::: The data :::

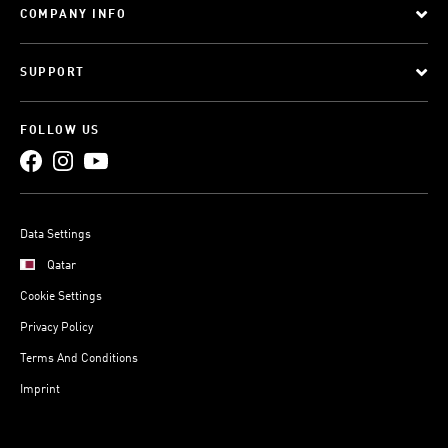
COMPANY INFO
SUPPORT
FOLLOW US
Data Settings
Qatar
Cookie Settings
Privacy Policy
Terms And Conditions
Imprint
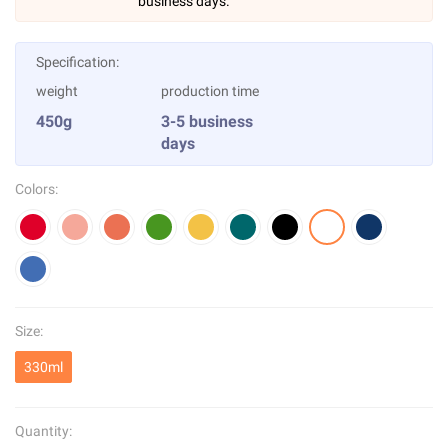
business days.
Specification:
weight
production time
450g
3-5 business
days
Colors:
Size:
330ml
Quantity:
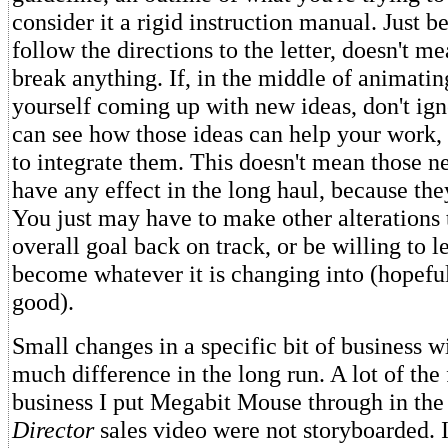
consider it a rigid instruction manual. Just b
follow the directions to the letter, doesn't m
break anything. If, in the middle of animatin
yourself coming up with new ideas, don't ign
can see how those ideas can help your work, 
to integrate them. This doesn't mean those n
have any effect in the long haul, because they
You just may have to make other alterations 
overall goal back on track, or be willing to l
become whatever it is changing into (hopefu
good).
Small changes in a specific bit of business w
much difference in the long run. A lot of the 
business I put Megabit Mouse through in th
Director
sales video were not storyboarded. 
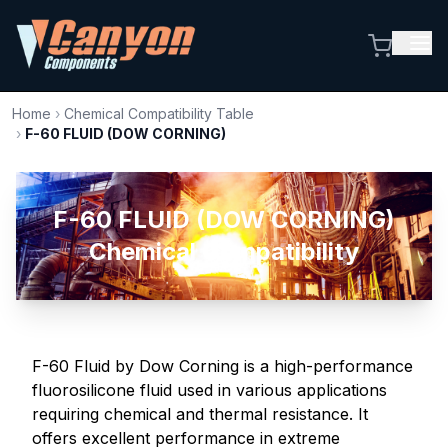
Home
›
Chemical Compatibility Table
›
F-60 FLUID (DOW CORNING)
F-60 FLUID (DOW CORNING)
Chemical Compatibility
F-60 Fluid by Dow Corning is a high-performance
fluorosilicone fluid used in various applications
requiring chemical and thermal resistance. It
offers excellent performance in extreme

:::

• [Work instructions]: Write everything in the records out exactly, apart from the pictures.

• [Answer for this exercise]:
COMPANY INFO
SUPPORT
FOLLOW US
Data Settings
Qatar
Cookie Settings
Privacy Policy
Terms And Conditions
Imprint
business days.
Specification:
weight
production time
450g
3-5 business
days
Colors:
Size:
330ml
Quantity:
consider it a rigid instruction manual. Just b
follow the directions to the letter, doesn't m
break anything. If, in the middle of animatin
yourself coming up with new ideas, don't ign
can see how those ideas can help your work, 
to integrate them. This doesn't mean those n
have any effect in the long haul, because they
You just may have to make other alterations 
overall goal back on track, or be willing to l
become whatever it is changing into (hopefu
good).
Small changes in a specific bit of business w
much difference in the long run. A lot of the 
business I put Megabit Mouse through in th
Director
sales video were not storyboarded. 
Home
›
Chemical Compatibility Table
›
F-60 FLUID (DOW CORNING)
F-60 FLUID (DOW CORNING)
Chemical Compatibility
F-60 Fluid by Dow Corning is a high-performance
fluorosilicone fluid used in various applications
requiring chemical and thermal resistance. It
offers excellent performance in extreme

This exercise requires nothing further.